They say that wildlife photography is one of the hardest to master. Yet, it’s incredibly satisfying when you get it right. Let me tell you how to improve your wildlife photography with my top tips on taking better photos of animals.
How to improve your wildlife photography
I am a wildlife travel and photography fanatic. Most of my trips have involved seeing animals in their natural habitat. I have seen tigers in India, leopards in Sri Lanka, lions in South Africa, and I’ve got the photos to prove it.
I get more compliments on my wildlife photography than any of my landscapes, portraits or architecture shots. So I like to think I’m doing something right! And now I’m going to share my top tips to improve the photos you take on your next wildlife holiday.
I guarantee you’ll find the phrase ‘patience is a virtue’ on all wildlife photography top tips lists, but it is absolutely critical! The fact that animals move is the main reason that people find wildlife photography so difficult. You could be watching a lion for an hour, just waiting for it to move or wake up. But sod’s law dictates that the lion will only move as soon as you put your camera down.
If you wait long enough, the animal you’re watching will undoubtably make it worth your while. Keep your camera trained on the animal because you never know when they might do something interesting!
Invest in the right equipment
Now I’m not saying you need to go out and buy a brand new camera, but it really helps to have some key pieces of equipment if you’re serious about wildlife photography.
First up, if your camera allows for interchangeable lenses, invest in a telephoto lens. This will help you to get some close up shots without invading your subject’s habitat. I would recommend something similar to a 55-300mm, which will give you a great range of shots from wide angles to close ups. For my Nikon 3300, the lens I’ve got is this Nikon one if you’re interested!
The other pieces of kit I recommend are spare camera batteries and memory cards. You can use up both incredibly quickly if you’re not careful, so it’s always worth having spares. Pick some of both up at Amazon.
Experiment to find the right angle
My favourite style of wildlife photography is super close up, so don’t be afraid to zoom in!
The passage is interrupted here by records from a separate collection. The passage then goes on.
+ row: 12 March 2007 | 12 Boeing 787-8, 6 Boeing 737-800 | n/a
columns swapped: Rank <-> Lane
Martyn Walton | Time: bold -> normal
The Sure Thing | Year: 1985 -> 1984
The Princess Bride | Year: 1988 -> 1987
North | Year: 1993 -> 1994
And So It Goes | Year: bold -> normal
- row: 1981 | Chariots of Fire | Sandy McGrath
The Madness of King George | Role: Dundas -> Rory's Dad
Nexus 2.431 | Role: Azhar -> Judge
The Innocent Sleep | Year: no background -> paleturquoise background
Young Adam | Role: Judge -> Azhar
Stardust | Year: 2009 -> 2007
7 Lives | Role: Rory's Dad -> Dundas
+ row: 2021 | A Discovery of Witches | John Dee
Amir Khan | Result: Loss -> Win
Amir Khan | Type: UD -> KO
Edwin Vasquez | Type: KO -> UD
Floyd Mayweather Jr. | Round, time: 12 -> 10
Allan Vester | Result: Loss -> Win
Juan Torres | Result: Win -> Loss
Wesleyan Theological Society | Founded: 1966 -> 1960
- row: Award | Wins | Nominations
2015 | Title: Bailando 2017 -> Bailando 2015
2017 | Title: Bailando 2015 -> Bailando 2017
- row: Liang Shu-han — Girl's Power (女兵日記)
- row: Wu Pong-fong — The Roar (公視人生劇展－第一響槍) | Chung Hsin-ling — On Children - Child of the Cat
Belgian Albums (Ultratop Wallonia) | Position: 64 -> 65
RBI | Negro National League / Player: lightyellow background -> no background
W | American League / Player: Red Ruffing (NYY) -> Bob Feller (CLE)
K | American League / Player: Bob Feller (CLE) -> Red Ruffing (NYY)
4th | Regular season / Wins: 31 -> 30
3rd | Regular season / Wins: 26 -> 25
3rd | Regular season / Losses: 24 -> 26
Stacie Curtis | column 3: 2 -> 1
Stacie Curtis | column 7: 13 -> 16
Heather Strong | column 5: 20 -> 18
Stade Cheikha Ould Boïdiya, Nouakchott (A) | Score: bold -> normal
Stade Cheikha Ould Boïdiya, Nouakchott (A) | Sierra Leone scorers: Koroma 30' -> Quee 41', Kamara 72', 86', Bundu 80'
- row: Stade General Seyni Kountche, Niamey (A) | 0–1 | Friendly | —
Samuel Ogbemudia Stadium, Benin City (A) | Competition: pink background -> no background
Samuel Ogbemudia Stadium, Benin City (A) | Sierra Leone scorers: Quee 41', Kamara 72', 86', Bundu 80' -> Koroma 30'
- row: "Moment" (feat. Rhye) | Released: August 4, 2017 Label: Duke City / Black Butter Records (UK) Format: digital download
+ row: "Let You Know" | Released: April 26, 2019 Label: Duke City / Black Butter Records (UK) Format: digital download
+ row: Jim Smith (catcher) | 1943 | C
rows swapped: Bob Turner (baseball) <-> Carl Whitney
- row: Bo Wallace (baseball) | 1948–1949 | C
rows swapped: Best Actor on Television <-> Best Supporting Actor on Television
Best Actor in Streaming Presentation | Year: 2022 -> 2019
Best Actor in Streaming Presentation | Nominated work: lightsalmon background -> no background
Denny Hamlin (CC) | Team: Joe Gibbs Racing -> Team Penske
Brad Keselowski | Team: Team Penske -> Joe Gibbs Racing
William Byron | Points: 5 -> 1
I love capturing the expressions, detail and character of individual animals, but it’s so hard to do that on a wide angle. Yet, other animals deserve to be shown in all their glory. Experiment on your shots to find out which style is best for your situation.
Aim for eye contact
Achieving eye contact is the holy grail of wildlife photography. It can turn a decent picture into an amazing one. The best way to get eye contact is to be on the same level as the animal (get down low), and then stay patient and wait for it to look at you. Try not to disturb it or get yourself into any tricky situations – just wait! When it does, keep the eye super sharp by focusing on the eye that’s nearest to your camera.
Go to the right places
I’m sure it’s tempting to go to zoos and other ‘animal encounter’ sites where sedentary animals appear to be posing for your photos, but it’s just not natural, so please don’t support them. You can read more about the ethics of wildlife encounters here. Instead, increase your chances of taking epic wildlife photos by seeing animals in their natural habitat. How about lions, rhinos and wild dogs in Africa? Or jaguars, capybaras and llamas in South America? Asia is blessed with some of the most majestic creatures in the world, such as tigers in India and leopards and elephants in Sri Lanka. But remember there’s also plenty of wildlife available in your backyard. Just look at this cute little squirrel I found in a London park!
Use the light
This tip is true of most photography, but make sure you use the light to your advantage. Get out at sunrise or the all important ‘golden hour’ just before sun sets for the most beautiful light. You might even be lucky enough to capture some animals in silhouette, like this stunning sunrise in South Africa!
Practice Makes Perfect
The more you do something, the better you’ll get at it. Fact. But it you’re not lucky enough to live in the savannah, you can use any animal to practise on. How about that little bird that’s always hanging around your garden? Or your beloved family pet? My little cat, Lanti, makes the perfect model when I’m practising my close-ups!